Petit rien

Publié le par ulfasso

Un instant là, l’autre ici vous ne me verrez pas. Je suis invisible, je suis impalpable. Ce que je fais n’a absolument aucune incidence. Je  peux bien mourir demain que le monde ne s’arretera pas de tourner. Je peux bien m’évanouir dans l’espace que ca n’empêchera pas ces enfants de jouer au ballon. On se rend compte de ca quand on a perdu toute attache, quand on sait qu’au final tout n’est que poussière du même univers.

-   Est-ce que tu m’aimes ?

-   Je ne sais pas. et si je le savais, qu’est-ce que cela changerait ? Nous ne sommes rien du tout. Toi, moi…que pourrions-nous bien vouloir dire ?

-   Tu comptes pour moi. tu es important à mes yeux.

-   Et que sais-tu de ces yeux ? disent-ils la vérité ? non, je ne pense pas que je puisse être important pour quelqu’un. Alors je te le dis,  arrêtons-là ce n’est que pure perte de temps. Non ?

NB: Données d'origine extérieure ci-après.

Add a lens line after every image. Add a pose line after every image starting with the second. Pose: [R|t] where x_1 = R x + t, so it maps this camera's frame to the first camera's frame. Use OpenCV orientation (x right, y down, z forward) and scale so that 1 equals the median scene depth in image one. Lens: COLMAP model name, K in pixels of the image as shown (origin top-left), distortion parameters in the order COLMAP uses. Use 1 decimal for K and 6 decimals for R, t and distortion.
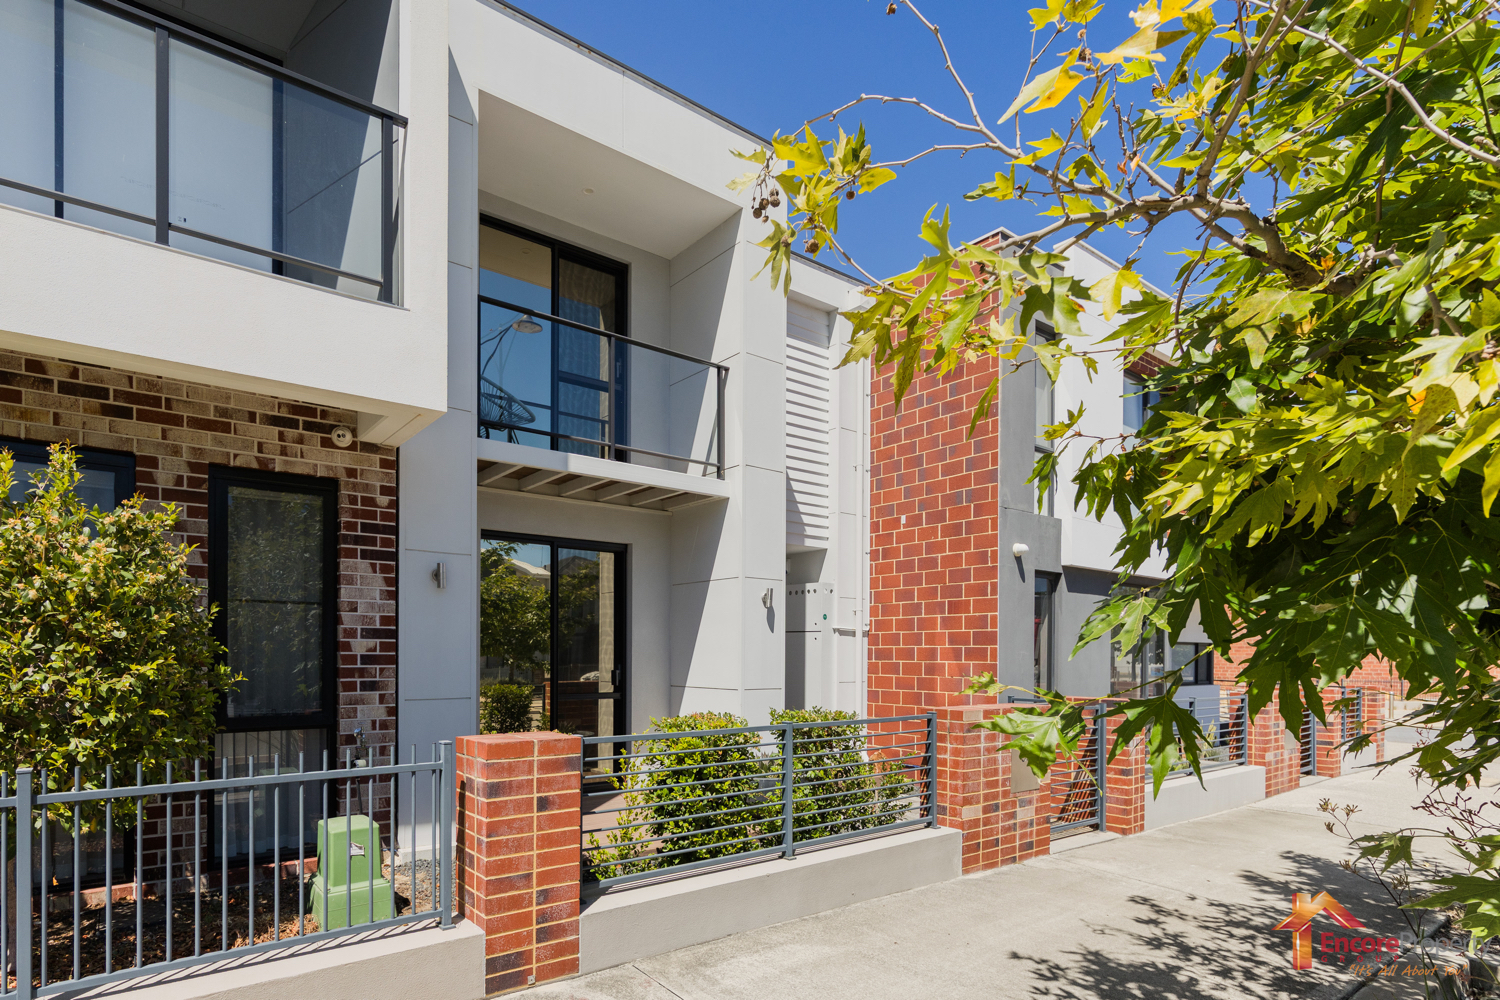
lens RADIAL K [[620.1, 0, 749.6], [0, 620.1, 508.0], [0, 0, 1]] dist [0.001893, -0.000011]
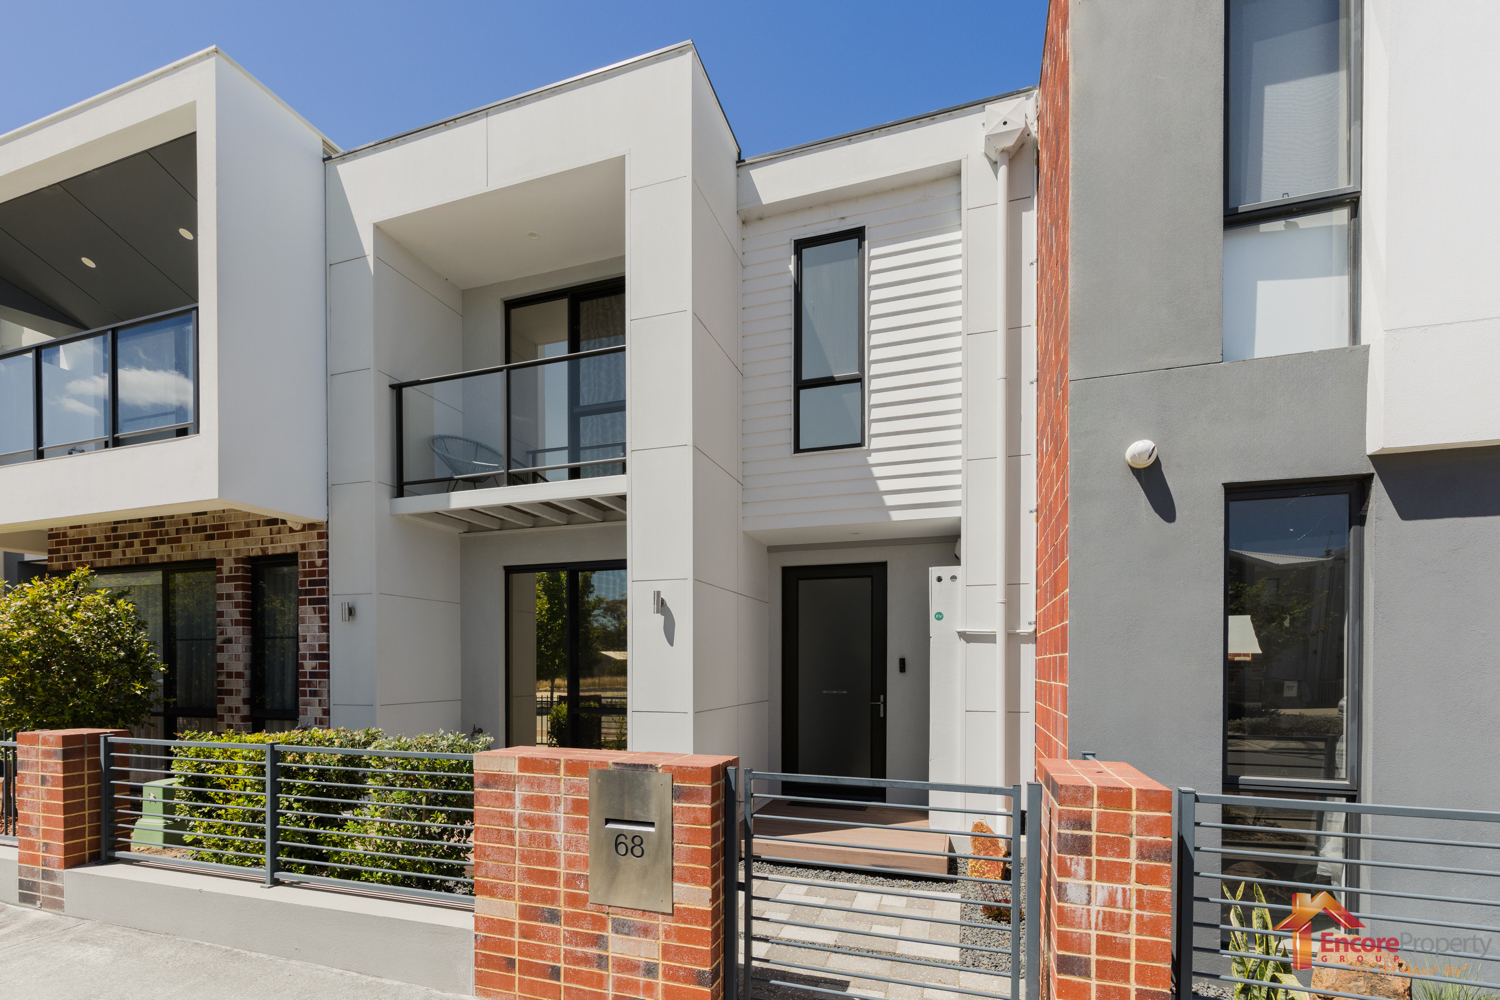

Et puis donc elle est partie, sanglotant que je ne saurais jamais aimé. J’ai pensé que c’était sans doute vrai mais qu’après tout par rapport au fait que l’univers va s’effondrer sur lui-même, c’était bien peu de choses.

Elle m’a rappelé cependant. Quelques jours après cet étonnant épisode. Elle me dit :

-   Je veux t’aider. T’aider à aller mieux. A croire en quelque chose.

Je crois qu’elle voulait me donner envie d’avoir envie de quelque chose. Ou un truc comme ca. C’était pas clair. Gentil, mais pas clair…

-   Laisse moi te montrer des choses qui valent le coup.

Et c’est à ce moment là qu’elle m’a pris la main. Sa peau était délicate et douce, et étonnamment fraîche pour un mois de juillet. On s’est envolés. Véridique. Comme deux oiseaux étranges. Un petit avec une robe en soie à fleurs et un grand dégingandé avec un short cargo et une seule tongue.

On a vu pleins de trucs. La Taj Mahal, des champs de rose, des chevaux courir dans l’eau dans le sud de la France. On a fait la course avec des flamands rose. On a perdu. J’ai manqué de me cogner la tête sur l’Everest et j’ai perdu ma dernière tongue quelque part entre Jakarta et Calcutta. Je pense pas que je la retrouverai.

Et puis on est redescendu. Elle m’a lâché la main, ses joues rosées par l’altitude. L’émotion aussi peut-être.

-   Victor, je t’aime. Et tu m’es plus important que tout ce qu’on vient de voir.

Pieds nus, je regardai vaguement le ciel. Et au-delà l’espace, les étoiles, le vent cosmique, les astéroïdes. Le froid interstellaire. Le vide. Néant.

Finalement, elle est repartie. Et je suis resté là, absorbé par le rien du tout qui caractérise notre monde. Qui me caractérise.

Victor tu n’es rien, ai-je pensé, alors vis comme si rien n’était important. Car rien ne l’est jamais vraiment. Rien.